If “Miller’s Crossing” was their heartfelt tribute to Dashiell Hammett, “Man” is their James Cain film dealing with the darker side of the American 1940s. Although its overt allusions are to “Double Indemnity,” its true connection is with the country virtues of a novel like “The Postman Always Rings Twice” or a play like Sidney Kingsley’s “They Knew What They Wanted.” There’s either too little or too much: Billy Bob Thornton carries the ordinariness and low-keyed cool of the Cain hero to impossible extremes (he comes across like a lobotomized Bogart), and the black-and-white spectrum of the film is oppressively flat. By contrast, the supporting performances (by Michael Badalucco, Jon Polito, and James Gandolfini) are a little surreal and hysterical. The Coens’ films always pay great attention to detail and image play (mostly hair and wigs; “The Man” is a barber), and the chain-smoking has an archaeological fascination. As the sultry, unfaithful wife Frances McDormand is, as ever, just perfect.

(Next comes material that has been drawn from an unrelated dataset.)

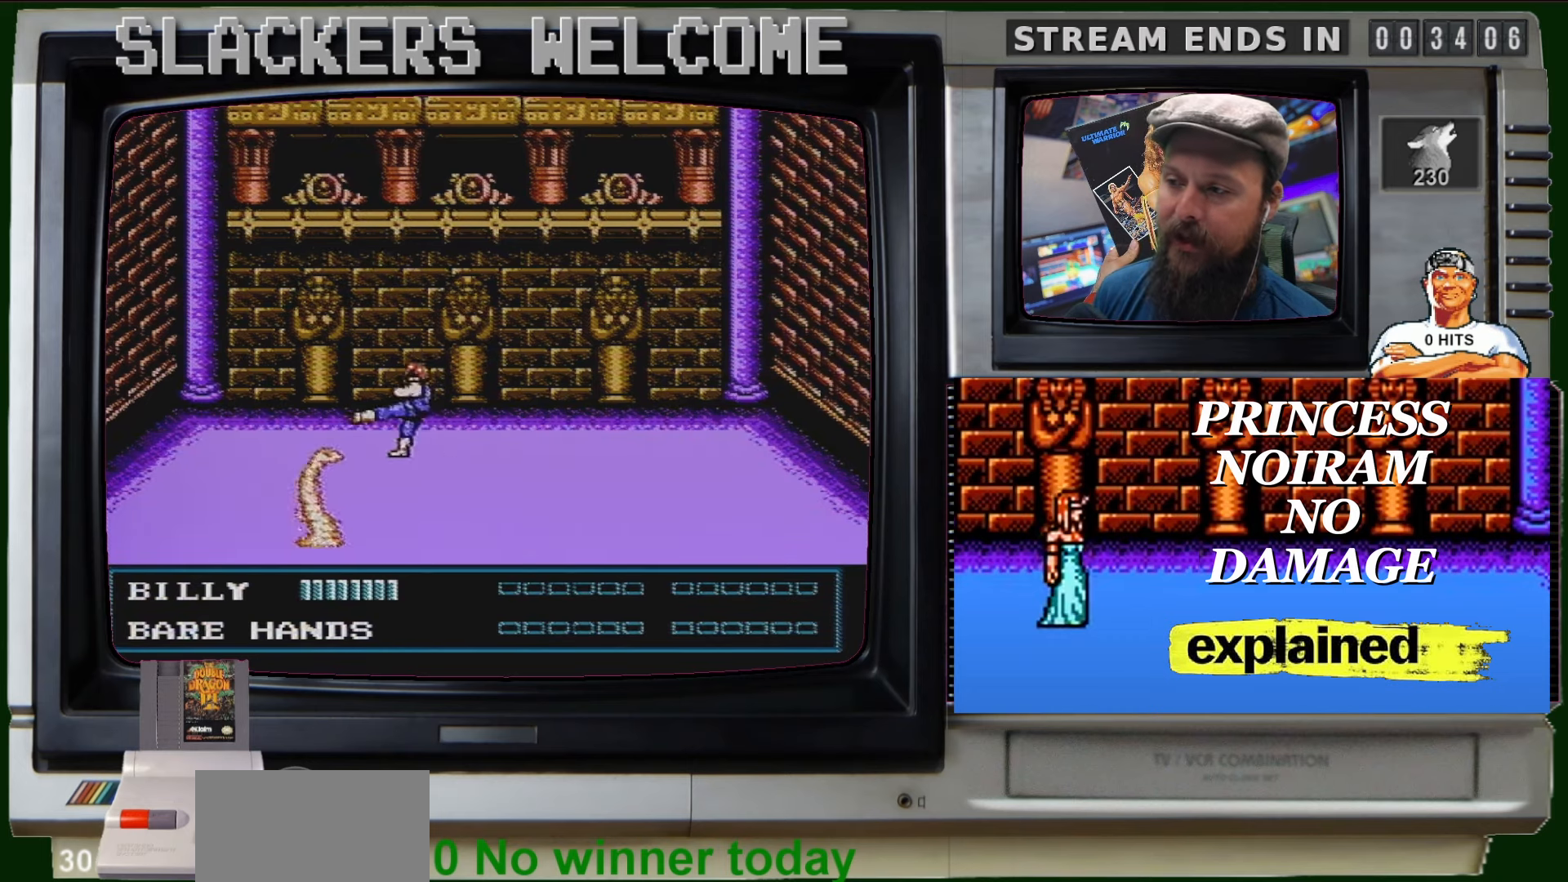
{"buttons": ["A", "B"], "events": [[100, "A", "down"], [100, "B", "down"]]}
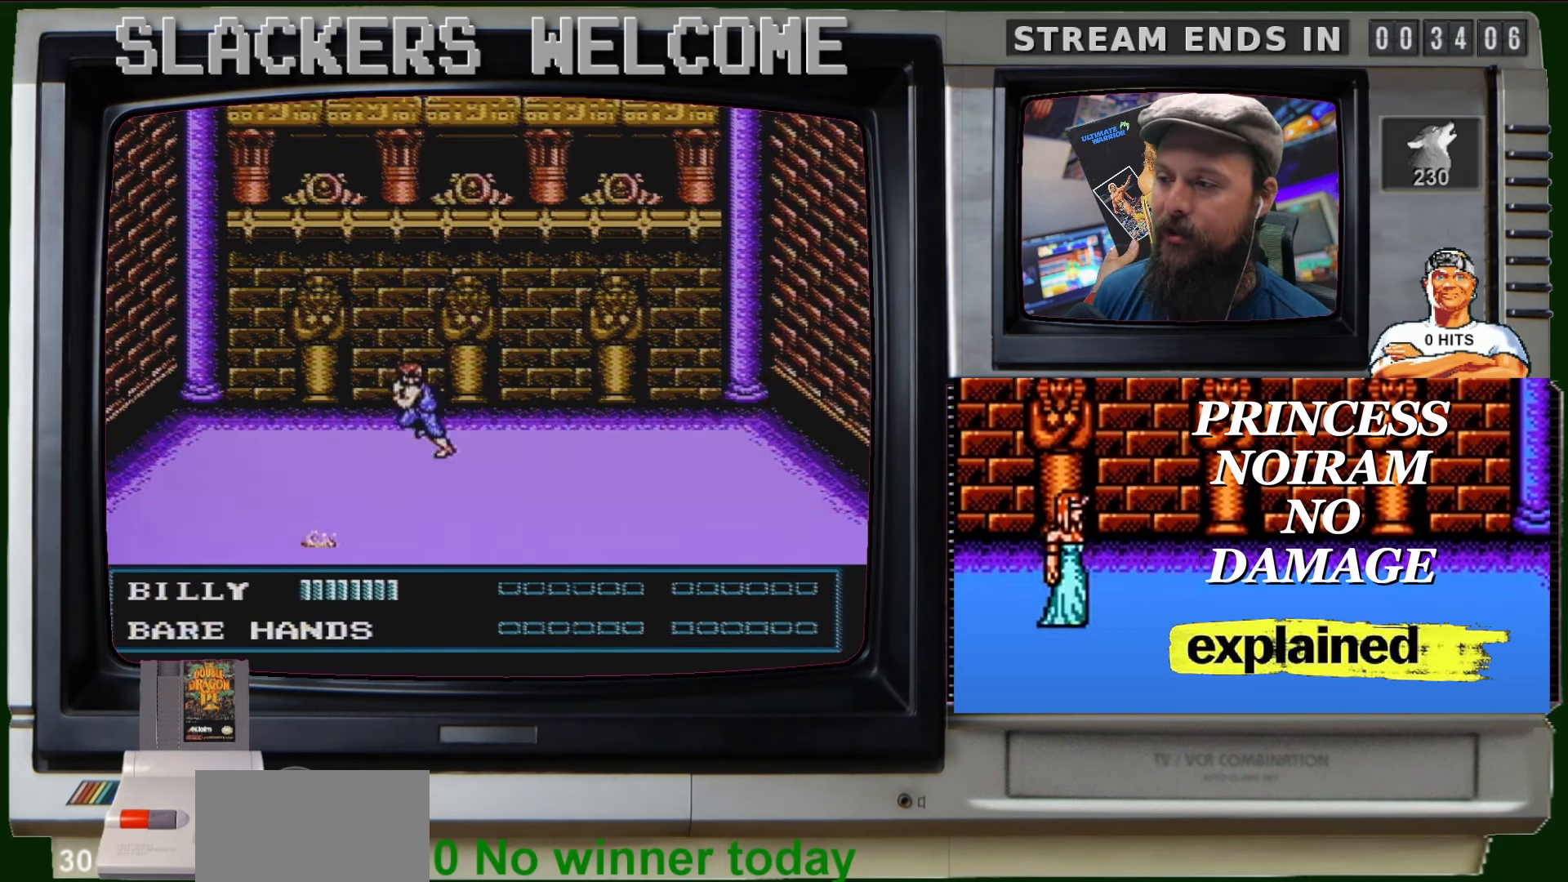
{"buttons": [], "events": [[434, "A", "up"], [501, "B", "up"]]}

Antonio Fuqua’s “Training Day” has an attractive core image—the corrupt but charismatic cop who has lived in the streets for so long that he imagines himself on both sides of the law. Enhanced by Denzel Washington’s strong performance, the result is a passable action film.
Not much theater this month: The Flemish troupe Needcompany brought its mysteriously acclaimed production of “King Lear” to Minneapolis under Walker Art Center sponsorship at Theatre de la Jeune Lune. Lear, of course, is one of the great bad parents, and we thought there would be plenty of material for an updated, relevant look at Shakespeare’s excruciating tragedy. Well, it’s not the first time we’ve been wrong. Performed in Flemish, mostly, with some passages in English and French and bits of text running like supertitles across the stage, their version deliberately avoided anything like dramatic interest. It’s hard to make “King Lear” boring, but Needcompany turned it into mediocre performance art. The best moments were silent, when the company’s talented dancers showed their stuff.
Our own 15 Head: A Theatre Lab did much better by classic fairy tales in its production “Red/instructions to follow,” created by the company and directed by Jon Micheels Leiseth. With a cast of ten nimble quick-change artists, “Red” gave the old stories some delicious twists, with multiple Red Riding Hoods and Beanstalk Jacks, a practical Cinderella, a knowing Sleeping Beauty and, for a smash finale, everyone turning into either a Grandmother or a Wolf. The romantic, ingenious set and lighting design by Joe Stanley deserves special mention.
The glow of “Merrily We Roll Along” still hovers about us, and we’ve just read that the Guthrie has extended its run. Go see it if you can.